**Task item a:**
Collect every line in the rows below that contains the string "pixels", and copy each one as it appears.

**Supplied passage:**
__________________________________________________

Credit: Sarah Crowley

Corn oil, canola oil, and vegetable oil all not only look very similar, but they’re also used in quite similar ways, too. So it can be difficult to know what makes them different. Additionally, all of these oils are considered “neutral oils,” which means they have little to no noticeable flavor.

“Almost every culture has a neutral-tasting seed or nut oil, because cooks don’t always want fat to flavor a dish,” writes Samin Nosrat in her book, Salt Fat Acid Heat. Other neutral-by-design oils used across the globe include avocado, safflower, and peanut oils.

To navigate the differences between corn, canola, vegetable oils, first consider their base ingredients. Corn oil, as you might have guessed, is sourced from corn kernels, canola oil comes from the rapeseed plant, and vegetable oils can contain an array of plant-based components. 

How we extract oil from these ingredients affects the characteristics of and best uses for corn, canola, and vegetable oils.

What Is Corn Oil?

Golden corn oil is extracted from the germ, or innermost portion, of a corn kernel. It has a mild and roasty flavor, thanks to its titular ingredient. It’s an excellent frying and grilling oil because it has a high smoke point of 450°F. (The smoke point is the amount of heat a cooking oil can withstand before it starts to smoke and decompose.)

__________________________________________________

**Task item b:**
Pick up the passage on corn, canola, and vegetable oils after its final sentence and continue writing it.

__________________________________________________

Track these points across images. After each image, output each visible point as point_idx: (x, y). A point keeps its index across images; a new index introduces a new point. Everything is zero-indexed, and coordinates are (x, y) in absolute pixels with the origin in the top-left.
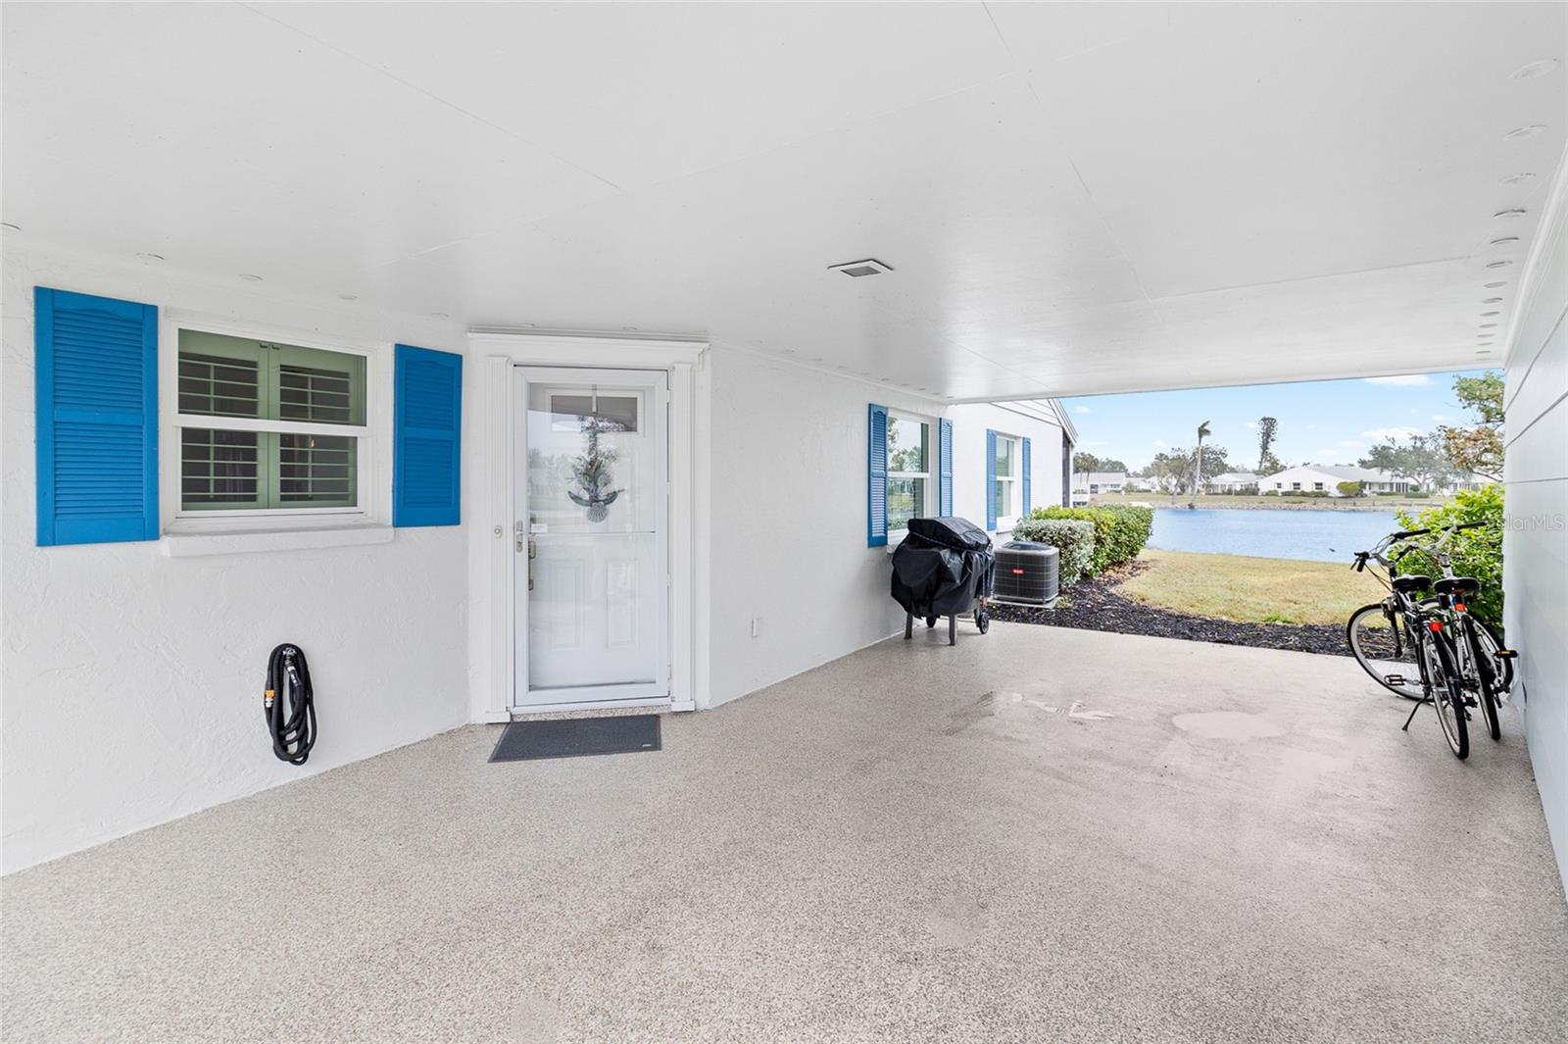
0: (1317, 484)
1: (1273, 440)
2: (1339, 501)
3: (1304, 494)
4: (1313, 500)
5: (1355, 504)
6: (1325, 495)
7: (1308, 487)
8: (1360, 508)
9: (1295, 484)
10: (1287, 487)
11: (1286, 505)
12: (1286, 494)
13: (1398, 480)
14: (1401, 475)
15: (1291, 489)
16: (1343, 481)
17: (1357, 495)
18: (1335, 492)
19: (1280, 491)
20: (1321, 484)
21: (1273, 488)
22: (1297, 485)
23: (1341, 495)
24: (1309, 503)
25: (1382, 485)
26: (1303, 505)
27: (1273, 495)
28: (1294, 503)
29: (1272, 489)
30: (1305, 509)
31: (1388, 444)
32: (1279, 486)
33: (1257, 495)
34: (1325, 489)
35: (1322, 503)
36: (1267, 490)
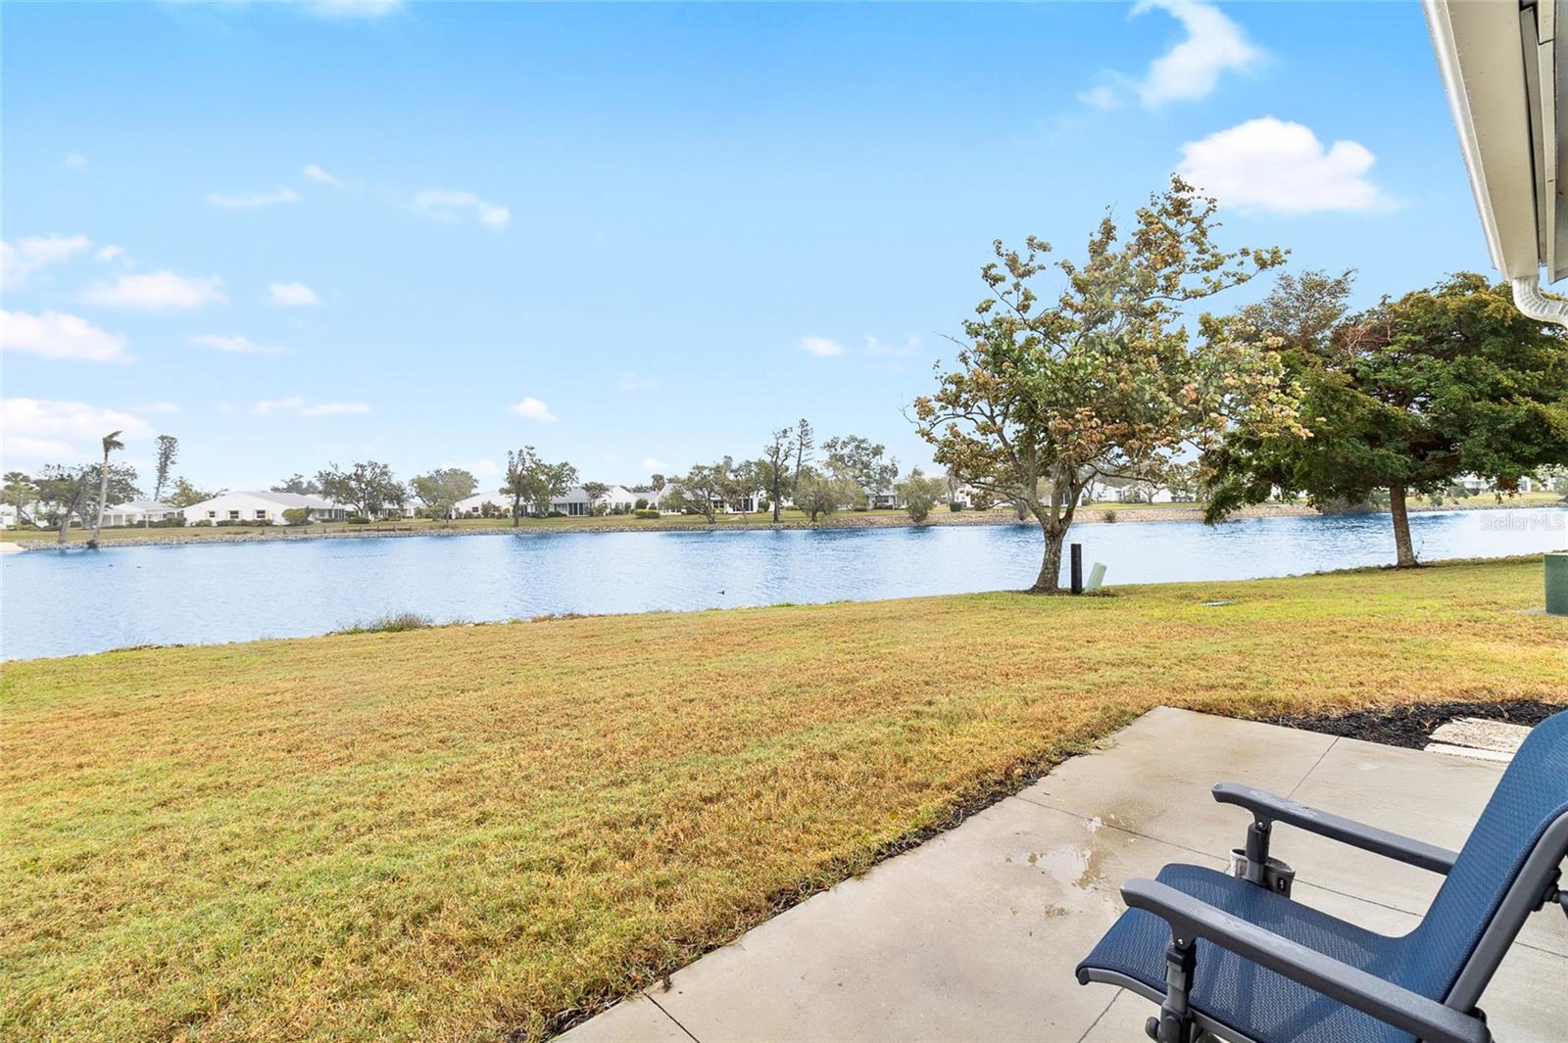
0: (258, 512)
1: (173, 463)
2: (288, 530)
3: (244, 523)
4: (260, 530)
5: (306, 533)
6: (269, 524)
7: (248, 515)
8: (312, 536)
9: (232, 513)
10: (223, 516)
11: (227, 536)
12: (221, 524)
13: (340, 506)
14: (343, 500)
15: (228, 518)
16: (288, 508)
17: (303, 522)
18: (280, 520)
19: (214, 521)
20: (263, 512)
21: (205, 517)
22: (234, 514)
23: (288, 523)
24: (256, 533)
25: (322, 512)
26: (249, 535)
27: (205, 526)
28: (238, 534)
29: (203, 519)
30: (251, 540)
31: (332, 470)
32: (212, 514)
33: (183, 526)
34: (268, 517)
35: (270, 533)
36: (198, 520)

__________________________________________________

**Task answer a:**
Track these points across images. After each image, output each visible point as point_idx: (x, y). A point keeps its index across images; a new index introduces a new point. Everything is zero-indexed, and coordinates are (x, y) in absolute pixels with the origin in the top-left.

**Task answer b:**
How to Cook with Corn Oil

Corn oil is slightly more flavorful than canola and vegetable oils, and has a higher smoke point. Use corn oil when preparing fried foods, homemade condiments, or baked goods where subtle notes of corn are welcome, such as the following recipes:

What Is Canola Oil?

Mild-tasting canola oil comes from the rapeseed plant, a member of the same family as mustard, turnips, and kale. Created by Canadian scientists, its name is a combination of “Canada” and a derivation of “oleum,” the Latin word for oil. Canola oil has a smoke point of 400°F, which is lower than corn oil but still suitable for frying. By means of comparison, extra-virgin olive oil has a smoke point of 325°F. 

How to Cook with Canola Oil

With its high smoke point and neutral flavor, canola oil is a great candidate for baked goods and fried foods. You can use canola oil interchangeably with corn and vegetable oil in most recipes.

What Is Vegetable Oil?

Vegetable oil can be made from one or a blend of different plant-based oils, including safflower, corn, and canola, but most commercially available vegetable oils contain at least some soybean oil. (Soybean is the most consumed edible oil in the U.S. — by a large margin.)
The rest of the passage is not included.